Write out the records that follow with every word intact.

(Supplied records begins)

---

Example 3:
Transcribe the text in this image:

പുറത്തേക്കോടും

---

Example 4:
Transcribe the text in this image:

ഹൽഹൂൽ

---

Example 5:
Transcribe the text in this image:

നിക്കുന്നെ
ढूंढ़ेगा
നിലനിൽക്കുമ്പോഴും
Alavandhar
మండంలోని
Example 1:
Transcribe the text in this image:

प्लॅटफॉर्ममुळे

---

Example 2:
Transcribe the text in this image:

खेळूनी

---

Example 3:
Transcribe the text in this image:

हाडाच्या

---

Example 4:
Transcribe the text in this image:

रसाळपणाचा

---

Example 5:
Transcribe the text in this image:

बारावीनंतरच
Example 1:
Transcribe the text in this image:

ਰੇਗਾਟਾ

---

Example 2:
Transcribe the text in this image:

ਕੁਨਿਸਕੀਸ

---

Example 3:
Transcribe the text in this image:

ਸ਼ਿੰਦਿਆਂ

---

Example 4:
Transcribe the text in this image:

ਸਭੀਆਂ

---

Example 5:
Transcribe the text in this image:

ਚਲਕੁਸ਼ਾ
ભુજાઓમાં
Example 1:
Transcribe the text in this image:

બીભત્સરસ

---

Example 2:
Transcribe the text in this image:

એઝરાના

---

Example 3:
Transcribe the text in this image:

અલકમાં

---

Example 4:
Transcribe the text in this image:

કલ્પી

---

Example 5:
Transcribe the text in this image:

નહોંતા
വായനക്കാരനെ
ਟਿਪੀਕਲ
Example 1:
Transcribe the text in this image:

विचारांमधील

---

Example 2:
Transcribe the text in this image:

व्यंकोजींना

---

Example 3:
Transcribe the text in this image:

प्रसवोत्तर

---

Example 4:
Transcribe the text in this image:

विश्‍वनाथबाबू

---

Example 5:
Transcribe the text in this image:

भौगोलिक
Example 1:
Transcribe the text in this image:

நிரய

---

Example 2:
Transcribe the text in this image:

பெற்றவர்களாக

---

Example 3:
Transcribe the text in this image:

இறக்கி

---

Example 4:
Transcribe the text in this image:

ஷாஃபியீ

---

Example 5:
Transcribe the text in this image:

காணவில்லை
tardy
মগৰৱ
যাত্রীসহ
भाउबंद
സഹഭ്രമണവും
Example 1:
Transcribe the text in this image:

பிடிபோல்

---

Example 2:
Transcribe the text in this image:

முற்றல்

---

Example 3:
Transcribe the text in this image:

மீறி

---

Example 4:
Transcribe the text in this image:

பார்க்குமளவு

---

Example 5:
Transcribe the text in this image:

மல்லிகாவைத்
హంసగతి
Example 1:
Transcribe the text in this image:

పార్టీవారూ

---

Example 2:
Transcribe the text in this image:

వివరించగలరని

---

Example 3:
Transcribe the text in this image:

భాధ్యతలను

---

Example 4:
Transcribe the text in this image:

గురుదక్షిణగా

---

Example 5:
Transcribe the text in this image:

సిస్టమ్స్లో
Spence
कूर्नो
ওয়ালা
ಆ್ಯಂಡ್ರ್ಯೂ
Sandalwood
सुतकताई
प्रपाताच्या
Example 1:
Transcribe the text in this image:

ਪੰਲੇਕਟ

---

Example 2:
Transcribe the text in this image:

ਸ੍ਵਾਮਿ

(Supplied records ends)

Response to the task:
---

Example 3:
Transcribe the text in this image:

പുറത്തേക്കോടും

---

Example 4:
Transcribe the text in this image:

ഹൽഹൂൽ

---

Example 5:
Transcribe the text in this image:

നിക്കുന്നെ
ढूंढ़ेगा
നിലനിൽക്കുമ്പോഴും
Alavandhar
మండంలోని
Example 1:
Transcribe the text in this image:

प्लॅटफॉर्ममुळे

---

Example 2:
Transcribe the text in this image:

खेळूनी

---

Example 3:
Transcribe the text in this image:

हाडाच्या

---

Example 4:
Transcribe the text in this image:

रसाळपणाचा

---

Example 5:
Transcribe the text in this image:

बारावीनंतरच
Example 1:
Transcribe the text in this image:

ਰੇਗਾਟਾ

---

Example 2:
Transcribe the text in this image:

ਕੁਨਿਸਕੀਸ

---

Example 3:
Transcribe the text in this image:

ਸ਼ਿੰਦਿਆਂ

---

Example 4:
Transcribe the text in this image:

ਸਭੀਆਂ

---

Example 5:
Transcribe the text in this image:

ਚਲਕੁਸ਼ਾ
ભુજાઓમાં
Example 1:
Transcribe the text in this image:

બીભત્સરસ

---

Example 2:
Transcribe the text in this image:

એઝરાના

---

Example 3:
Transcribe the text in this image:

અલકમાં

---

Example 4:
Transcribe the text in this image:

કલ્પી

---

Example 5:
Transcribe the text in this image:

નહોંતા
വായനക്കാരനെ
ਟਿਪੀਕਲ
Example 1:
Transcribe the text in this image:

विचारांमधील

---

Example 2:
Transcribe the text in this image:

व्यंकोजींना

---

Example 3:
Transcribe the text in this image:

प्रसवोत्तर

---

Example 4:
Transcribe the text in this image:

विश्‍वनाथबाबू

---

Example 5:
Transcribe the text in this image:

भौगोलिक
Example 1:
Transcribe the text in this image:

நிரய

---

Example 2:
Transcribe the text in this image:

பெற்றவர்களாக

---

Example 3:
Transcribe the text in this image:

இறக்கி

---

Example 4:
Transcribe the text in this image:

ஷாஃபியீ

---

Example 5:
Transcribe the text in this image:

காணவில்லை
tardy
মগৰৱ
যাত্রীসহ
भाउबंद
സഹഭ്രമണവും
Example 1:
Transcribe the text in this image:

பிடிபோல்

---

Example 2:
Transcribe the text in this image:

முற்றல்

---

Example 3:
Transcribe the text in this image:

மீறி

---

Example 4:
Transcribe the text in this image:

பார்க்குமளவு

---

Example 5:
Transcribe the text in this image:

மல்லிகாவைத்
హంసగతి
Example 1:
Transcribe the text in this image:

పార్టీవారూ

---

Example 2:
Transcribe the text in this image:

వివరించగలరని

---

Example 3:
Transcribe the text in this image:

భాధ్యతలను

---

Example 4:
Transcribe the text in this image:

గురుదక్షిణగా

---

Example 5:
Transcribe the text in this image:

సిస్టమ్స్లో
Spence
कूर्नो
ওয়ালা
ಆ್ಯಂಡ್ರ್ಯೂ
Sandalwood
सुतकताई
प्रपाताच्या
Example 1:
Transcribe the text in this image:

ਪੰਲੇਕਟ

---

Example 2:
Transcribe the text in this image:

ਸ੍ਵਾਮਿ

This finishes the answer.